We are all driven to action. Often by a desire to avoid pain. Sometimes by a deliberate choice of our own volition.
Martha and I have been talking about ideas for a while. But there’s a restlessness that arises when all you’re doing is talking.
It’s tempting to pick the first idea which comes to mind and just work on it. More experienced minds, like Dan Norris🔗 mentioned by Martha have a set of criteria to help narrow it down.
In his book the 7 day startup, he mentions 9 qualities of a successfully bootstrapped idea -
- Has enjoyable daily tasks
- Product/Founder fit
- Scalable business model
- Operates profitably without the founder
- An asset you can sell
- Tap into pain or pleasure differentiators
- Unique lead generation advantage
- Ability to launch quickly
As we go through the various ideas we’ve come up with and try and filter them down, it’s becoming clear that they’re not really going to fit all of those 9 criteria.
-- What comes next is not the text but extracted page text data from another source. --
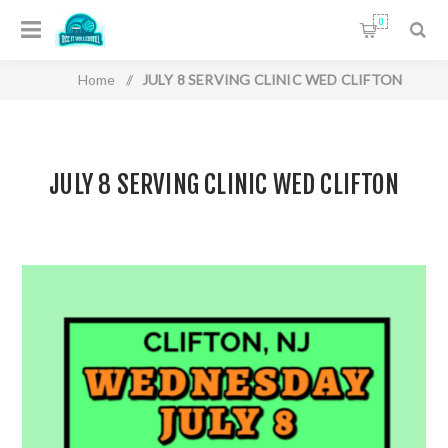
0
Home
/
JULY 8 SERVING CLINIC WED CLIFTON
JULY 8 SERVING CLINIC WED CLIFTON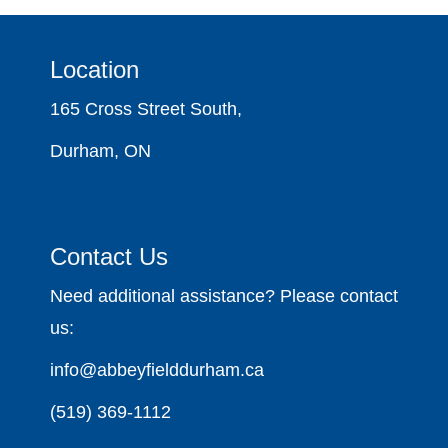
Location
165 Cross Street South,
Durham, ON
Contact Us
Need additional assistance? Please contact
us:
info@abbeyfielddurham.ca
(519) 369-1112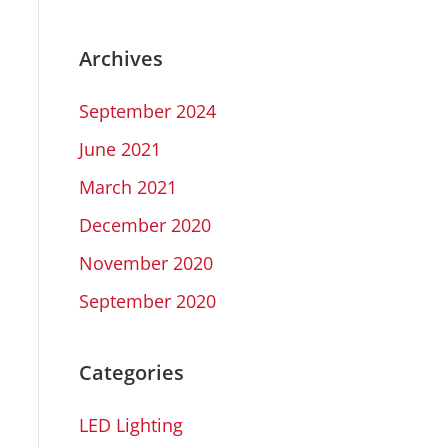
Archives
September 2024
June 2021
March 2021
December 2020
November 2020
September 2020
Categories
LED Lighting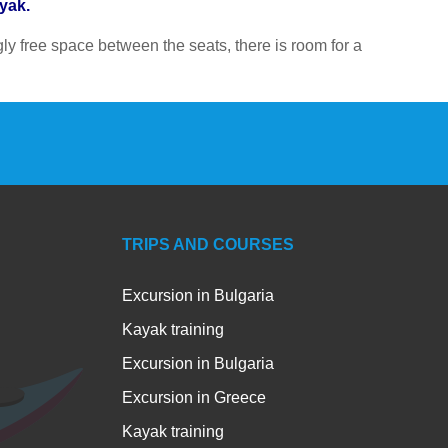
ayak.
y free space between the seats, there is room for a
TRIPS AND COURSES
Excursion in Bulgaria
Kayak training
Excursion in Bulgaria
Excursion in Greece
Kayak training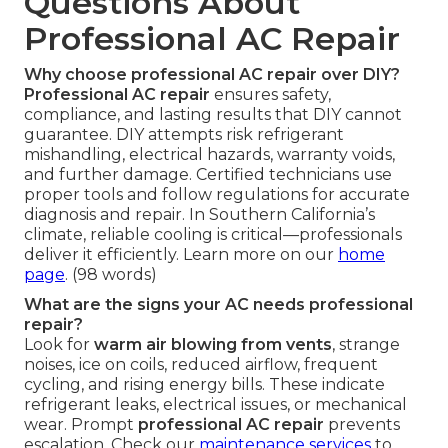
Questions About
Professional AC Repair
Why choose professional AC repair over DIY?
Professional AC repair
ensures safety,
compliance, and lasting results that DIY cannot
guarantee. DIY attempts risk refrigerant
mishandling, electrical hazards, warranty voids,
and further damage. Certified technicians use
proper tools and follow regulations for accurate
diagnosis and repair. In Southern California’s
climate, reliable cooling is critical—professionals
deliver it efficiently. Learn more on our
home
page
. (98 words)
What are the signs your AC needs professional
repair?
Look for
warm air blowing from vents
, strange
noises, ice on coils, reduced airflow, frequent
cycling, and rising energy bills. These indicate
refrigerant leaks, electrical issues, or mechanical
wear. Prompt
professional AC repair
prevents
escalation. Check our
maintenance services
to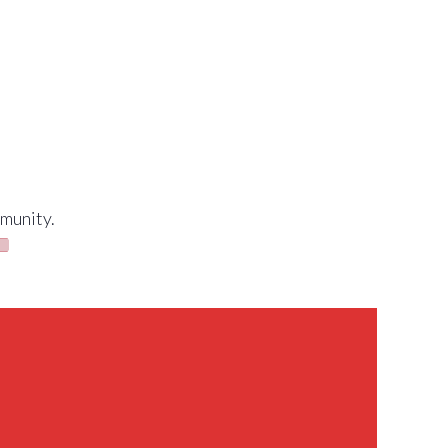
munity.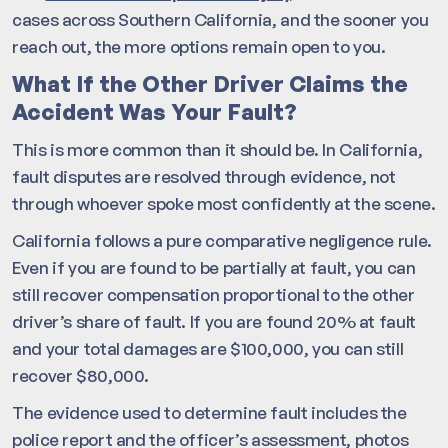
cases across Southern California, and the sooner you
reach out, the more options remain open to you.
What If the Other Driver Claims the
Accident Was Your Fault?
This is more common than it should be. In California,
fault disputes are resolved through evidence, not
through whoever spoke most confidently at the scene.
California follows a pure comparative negligence rule.
Even if you are found to be partially at fault, you can
still recover compensation proportional to the other
driver’s share of fault. If you are found 20% at fault
and your total damages are $100,000, you can still
recover $80,000.
The evidence used to determine fault includes the
police report and the officer’s assessment, photos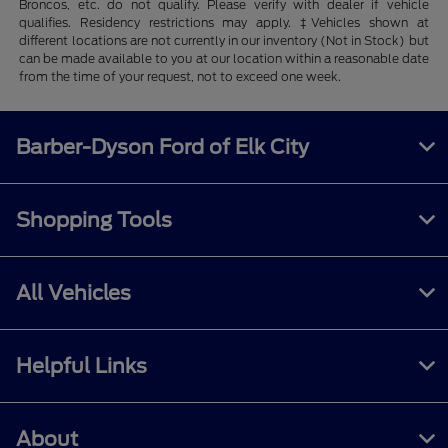
Broncos, etc. do not qualify. Please verify with dealer if vehicle
qualifies. Residency restrictions may apply. ‡Vehicles shown at
different locations are not currently in our inventory (Not in Stock) but
can be made available to you at our location within a reasonable date
from the time of your request, not to exceed one week.
Barber-Dyson Ford of Elk City
Shopping Tools
All Vehicles
Helpful Links
About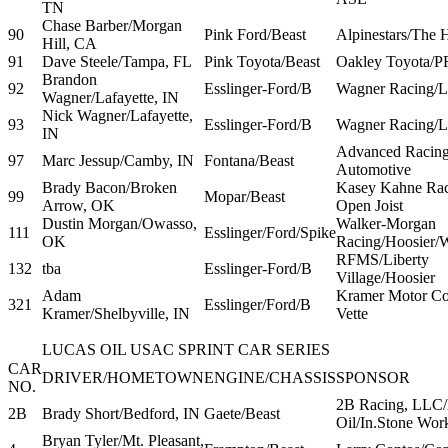
TN
Chase Barber/Morgan
90
Pink Ford/Beast
Alpinestars/The 
Hill, CA
91
Dave Steele/Tampa, FL
Pink Toyota/Beast
Oakley Toyota/
Brandon
92
Esslinger-Ford/B
Wagner Racing/L
Wagner/Lafayette, IN
Nick Wagner/Lafayette,
93
Esslinger-Ford/B
Wagner Racing/L
IN
Advanced Racing
97
Marc Jessup/Camby, IN
Fontana/Beast
Automotive
Brady Bacon/Broken
Kasey Kahne Rac
99
Mopar/Beast
Arrow, OK
Open Joist
Dustin Morgan/Owasso,
Walker-Morgan
111
Esslinger/Ford/Spike
OK
Racing/Hoosier/
RFMS/Liberty
132
tba
Esslinger-Ford/B
Village/Hoosier
Adam
Kramer Motor Co
321
Esslinger/Ford/B
Kramer/Shelbyville, IN
Vette
LUCAS OIL USAC SPRINT CAR SERIES
CAR
DRIVER/HOMETOWN
ENGINE/CHASSIS
SPONSOR
NO.
2B Racing, LLC/
2B
Brady Short/Bedford, IN
Gaete/Beast
Oil/In.Stone Wor
Bryan Tyler/Mt. Pleasant,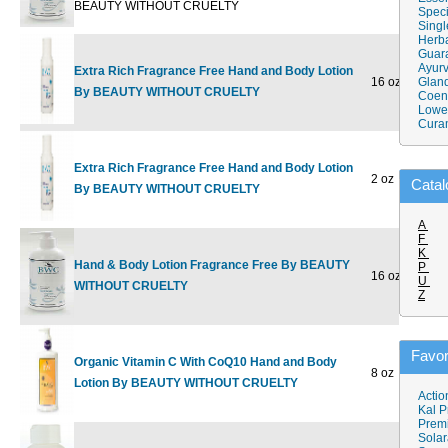
BEAUTY WITHOUT CRUELTY
Speci
Singl
Herba
Guar
Ayurv
Extra Rich Fragrance Free Hand and Body Lotion
16 oz
$15.50
Gland
$
By BEAUTY WITHOUT CRUELTY
Coen
Lower
Cura
Extra Rich Fragrance Free Hand and Body Lotion
2 oz
$4.98
Catal
By BEAUTY WITHOUT CRUELTY
A
F
K
Hand & Body Lotion Fragrance Free By BEAUTY
P
16 oz
$13.79
U
WITHOUT CRUELTY
Z
Favor
Organic Vitamin C With CoQ10 Hand and Body
8 oz
$15.98
$
Lotion By BEAUTY WITHOUT CRUELTY
Actio
Kal P
Prem
Solar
As an example, one of the qualities that spoke to me was whether an idea had a product/founder fit. The example Dan gave was the web agency he started that caused him much more stress than he was naturally comfortable taking on, relative to the returns he was getting.
For me, this means avoiding enterprise-y ideas that have a long, high touch sales cycle even if they might provide superior margins. I shudder at the thought of having to sell, with countless product demos and company bureaucracy.
At the same time, since it’s the selling that I don’t feel like I fit with, putting a product on a marketplace like Atlassian or cloud-provider specific ones (e.g. AWS, Azure etc.) could still work. It does make ideas that fall into this category less likely to have a unique lead generation advantage, or the ability to launch quickly though.
Having product/founder fit also seems to hint at working in a space which you know something about, or at least have a positive view on. It’s hard to try working on a pluggable podcast player if you don’t like listening to podcasts yourself.
It’s not always straightforward, and just teasing out the reasons why we think something is or is not a good product/founder fit takes exploration and time. And time just adds to the restless feeling.
There’s a difference going to the gym because you want to get fit, as opposed to because you don’t want to be called fat. One’s a deliberate choice and one’s driven by a fear of pain. Right now it’s a restlessness that’s driven by a deliberate choice of our own volition. I hope we get something out before it turns into one driven by avoiding pain.